From: Jim Allchin(Exchange) SMTP: jimall:EXCHANGE.MICROSOFT.com)
Sent: Tuesday, October 03, 1995 10:20 AM
To: bens; thomasre; mikecon; donbrad; chrisjo; bobmu; bradsi; craighm;
jallard; jimall; johnshew; paulma; thomasre; mikecon; donbrad; chrisjo;
bobmu; bradsi; rict; craig?; jallard; jimall; johnshew; paulma; richt;
John Ludwig (Xenix)
Subject: Webmaster/Server ISV event - day one
I think we should avoid coming out too strong against Java until we have
a more credible story. We can promote the OCX story as a more flexible
way (i.e,. language neutral) to insert objects. but we really need VB to
step up to the JAVA challenge before we piss on it. in the main time we
should push on the language neutral aspects and expect numbers of OCXs
that will exist in the marketplace. Another idea would be to do a JAVA
OCX wrapper if such a thing could be done. If we had that then we would
have a good story until VB be improved.
jim
From: John Ludwig (Xenix)
Sent: Tuesday, October 03, 1995 7:56 AM
To: bens; thomasre; mikecon; donbrad; chrisjo; bobmu; craig?; jallard;
jimail; johnshew; paulma; rict
Subject: Webmaster/Server ISV event - day one
i thought the day went reasonably well - good engagement from the
audience on client and tools issues. i was worried that our story would
look completely bogus but we came across looking reasonably credible. ~
people may have heard other things. these are the hottest issues i have
heard discussed:
Java. we tried to softpedal our poison, didn't come out strongly against
or for it.
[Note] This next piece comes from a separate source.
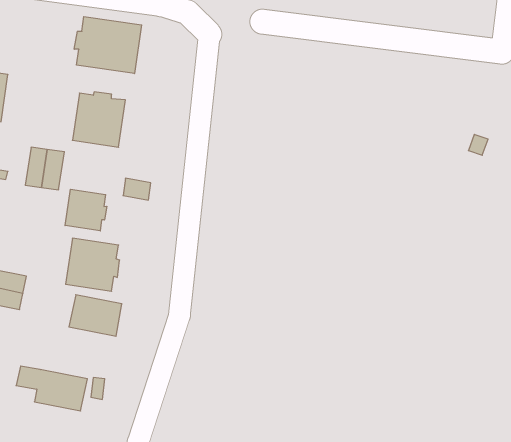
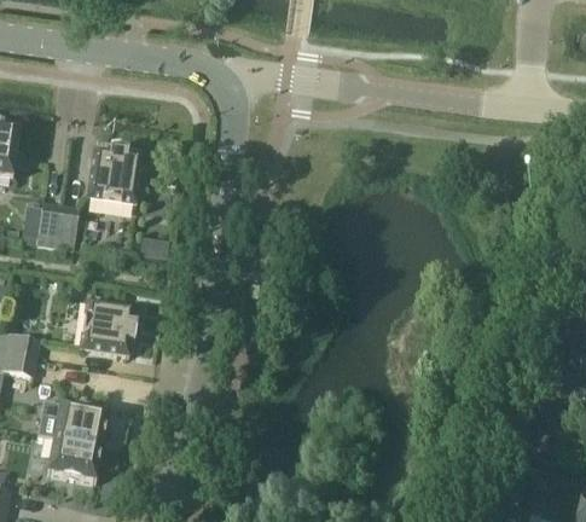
building: [74,17,142,74] -> none
building: [65,189,107,231] -> none
building: [69,295,122,336] -> [52,404,108,447]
This didn't work, Java is top of mind for people, we will
either need to come out for or against it. I think we should come out
against, and I don't think it will cause the audience great
consternation. In side discussions, the positioning points that seem to
work.
Do you really want your creative staff writing c++ code? or would you
rather have them using html and/or high level tools like blackboard and
just stuffing controls? People want the latter. Microsoft's approach is
"publisher friendly" in thomasre's words.
Java is the lowest common denominator. The Windows platform is moving
ahead faster then the MAc or Unix, do you want to write an app that
doesn't take advantage of 3d, OCXes, MPEG, VRML etc etc etc. No one
wants to have a site that looks relativly uncool, they al understand
that coolness attracts traffic.
The fact that we are committed to take OCXes and our browser and mmedia
technologies cross platform to the Mac is also a compeling argument.
OCXes. people like OCXes a lot, many many people in the audience already
have some investment in the technology. we must commit to get these
cross platform (at least the runtime OCXes). dombrad's team will be the
point on this effort.
Blackbird. people love it, makes it seem simple simple simple to create
cool content. We must continue evolving blackbird to become our general
purpose authering tool. it has to accommodate html editing as well, and
has to oick up source control features requested by the audience.
MSN: my positioning in my opening talk was weak. but the bigger issue is
that a fair number of people in the audience are heavily invested in
msn. i heard from 2 types of people. Type one - vendors that had a
mediaview title already and did a minor port to MSN. These vendors are
not unhappy but haven't made a lot of money. They are still our friends
and just want to get to the internet fast. Type two - vendors that
created MSN content from scratch, these vendors are a little pissed they
are not seeing the traffic they expected/were promised.
..
stealing an insight from chrisjo - the best news of the day was that no
one mentioned os/2. os/2 is a nonevent for these people as a server or a
client.
http://edge-op.org/iowa/www.iowaconsumercase.org/011607/2000/PX02412.pdf
--
court documents in the case of Comes v. Microsoft.